Please repeat the records word for word and skip the pictures.
Top of INFORMATION SHOWN
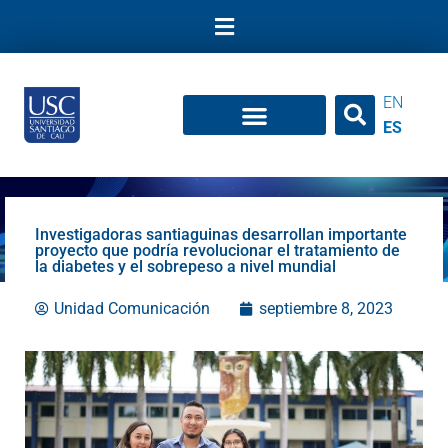
Ir
al
contenido
EN
ES
Investigadoras santiaguinas desarrollan importante
proyecto que podría revolucionar el tratamiento de
la diabetes y el sobrepeso a nivel mundial
Unidad Comunicación
septiembre 8, 2023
Bottom of INFORMATION SHOWN
### THE ANSWER
Ir
al
contenido
EN
ES
Investigadoras santiaguinas desarrollan importante
proyecto que podría revolucionar el tratamiento de
la diabetes y el sobrepeso a nivel mundial
Unidad Comunicación
septiembre 8, 2023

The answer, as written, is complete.